◆ **Your goal**
Please determine the number of lines in the material below that contain the word "software", and state it alone.
═══ Given records
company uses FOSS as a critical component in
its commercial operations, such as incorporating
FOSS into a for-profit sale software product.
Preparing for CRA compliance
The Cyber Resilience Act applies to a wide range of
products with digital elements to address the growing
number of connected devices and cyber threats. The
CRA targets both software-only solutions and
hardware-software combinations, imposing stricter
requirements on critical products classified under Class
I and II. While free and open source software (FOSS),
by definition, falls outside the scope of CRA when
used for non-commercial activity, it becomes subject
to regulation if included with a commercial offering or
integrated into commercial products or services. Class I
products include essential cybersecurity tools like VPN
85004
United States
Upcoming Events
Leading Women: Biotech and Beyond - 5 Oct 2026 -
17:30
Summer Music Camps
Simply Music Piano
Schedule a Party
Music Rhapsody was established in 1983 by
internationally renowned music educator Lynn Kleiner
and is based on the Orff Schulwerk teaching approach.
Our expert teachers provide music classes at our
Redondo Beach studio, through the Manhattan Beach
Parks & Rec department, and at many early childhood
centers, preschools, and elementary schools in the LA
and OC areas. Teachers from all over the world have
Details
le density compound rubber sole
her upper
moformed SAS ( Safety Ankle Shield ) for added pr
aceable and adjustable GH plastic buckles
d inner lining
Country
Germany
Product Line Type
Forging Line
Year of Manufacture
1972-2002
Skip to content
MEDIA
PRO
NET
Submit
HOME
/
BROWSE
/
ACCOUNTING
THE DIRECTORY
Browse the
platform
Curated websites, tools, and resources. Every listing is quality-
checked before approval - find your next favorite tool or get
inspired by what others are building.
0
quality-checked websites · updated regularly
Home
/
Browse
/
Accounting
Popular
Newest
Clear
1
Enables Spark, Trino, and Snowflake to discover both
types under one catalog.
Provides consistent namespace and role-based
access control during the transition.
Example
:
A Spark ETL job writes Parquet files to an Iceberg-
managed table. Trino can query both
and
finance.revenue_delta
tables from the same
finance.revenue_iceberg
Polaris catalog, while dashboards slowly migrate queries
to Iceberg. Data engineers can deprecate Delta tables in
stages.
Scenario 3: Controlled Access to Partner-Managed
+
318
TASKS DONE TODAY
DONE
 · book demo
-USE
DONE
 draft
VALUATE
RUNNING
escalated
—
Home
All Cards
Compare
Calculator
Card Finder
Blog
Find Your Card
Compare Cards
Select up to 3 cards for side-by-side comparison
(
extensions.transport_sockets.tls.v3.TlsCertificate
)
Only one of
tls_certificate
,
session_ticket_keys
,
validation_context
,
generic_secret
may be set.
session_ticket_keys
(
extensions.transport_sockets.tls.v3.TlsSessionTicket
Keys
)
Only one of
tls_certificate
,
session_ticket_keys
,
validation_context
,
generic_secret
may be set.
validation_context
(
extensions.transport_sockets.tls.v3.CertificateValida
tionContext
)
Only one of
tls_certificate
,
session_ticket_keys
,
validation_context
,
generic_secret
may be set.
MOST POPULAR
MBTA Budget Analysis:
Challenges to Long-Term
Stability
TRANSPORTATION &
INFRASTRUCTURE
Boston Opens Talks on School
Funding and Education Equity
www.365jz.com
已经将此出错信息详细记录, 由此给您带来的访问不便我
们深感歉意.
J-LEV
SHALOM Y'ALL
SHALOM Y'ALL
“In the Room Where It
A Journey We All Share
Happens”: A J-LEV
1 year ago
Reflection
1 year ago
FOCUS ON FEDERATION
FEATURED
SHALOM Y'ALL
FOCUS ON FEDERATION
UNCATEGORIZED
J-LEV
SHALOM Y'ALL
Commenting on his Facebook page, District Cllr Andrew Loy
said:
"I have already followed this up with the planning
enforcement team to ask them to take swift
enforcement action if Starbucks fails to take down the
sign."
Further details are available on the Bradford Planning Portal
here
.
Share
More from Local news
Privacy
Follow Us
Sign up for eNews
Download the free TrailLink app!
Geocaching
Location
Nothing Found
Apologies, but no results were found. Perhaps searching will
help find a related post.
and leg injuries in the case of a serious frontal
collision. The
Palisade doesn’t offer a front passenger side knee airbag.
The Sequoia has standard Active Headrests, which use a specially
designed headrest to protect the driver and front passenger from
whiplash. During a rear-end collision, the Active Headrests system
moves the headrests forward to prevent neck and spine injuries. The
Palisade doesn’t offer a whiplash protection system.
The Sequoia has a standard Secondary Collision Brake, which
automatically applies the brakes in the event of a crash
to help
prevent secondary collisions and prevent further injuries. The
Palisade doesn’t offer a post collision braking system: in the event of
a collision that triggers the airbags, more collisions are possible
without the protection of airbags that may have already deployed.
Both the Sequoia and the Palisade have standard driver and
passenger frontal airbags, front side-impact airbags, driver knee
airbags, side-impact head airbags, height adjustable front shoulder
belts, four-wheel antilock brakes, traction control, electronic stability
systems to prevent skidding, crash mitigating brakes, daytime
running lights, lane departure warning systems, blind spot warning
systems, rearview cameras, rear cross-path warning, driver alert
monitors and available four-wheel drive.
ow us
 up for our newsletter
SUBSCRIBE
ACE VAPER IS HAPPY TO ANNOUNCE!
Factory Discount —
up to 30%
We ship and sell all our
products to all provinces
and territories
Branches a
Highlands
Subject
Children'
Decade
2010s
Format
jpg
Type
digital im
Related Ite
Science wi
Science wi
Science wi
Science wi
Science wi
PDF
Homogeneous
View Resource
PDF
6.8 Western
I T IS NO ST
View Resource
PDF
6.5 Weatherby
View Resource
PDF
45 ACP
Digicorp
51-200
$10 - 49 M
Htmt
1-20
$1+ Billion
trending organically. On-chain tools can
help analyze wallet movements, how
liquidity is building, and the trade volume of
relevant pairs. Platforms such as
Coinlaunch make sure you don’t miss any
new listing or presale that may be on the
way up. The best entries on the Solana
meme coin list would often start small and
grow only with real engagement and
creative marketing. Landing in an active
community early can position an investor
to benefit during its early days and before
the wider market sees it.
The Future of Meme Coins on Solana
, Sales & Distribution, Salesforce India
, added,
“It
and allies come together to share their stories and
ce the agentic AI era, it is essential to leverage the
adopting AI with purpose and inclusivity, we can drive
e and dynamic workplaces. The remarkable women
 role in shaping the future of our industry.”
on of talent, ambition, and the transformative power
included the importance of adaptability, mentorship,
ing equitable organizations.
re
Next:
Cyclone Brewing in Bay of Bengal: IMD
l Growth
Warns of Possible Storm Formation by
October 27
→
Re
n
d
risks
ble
══════
◆ **Task output**
4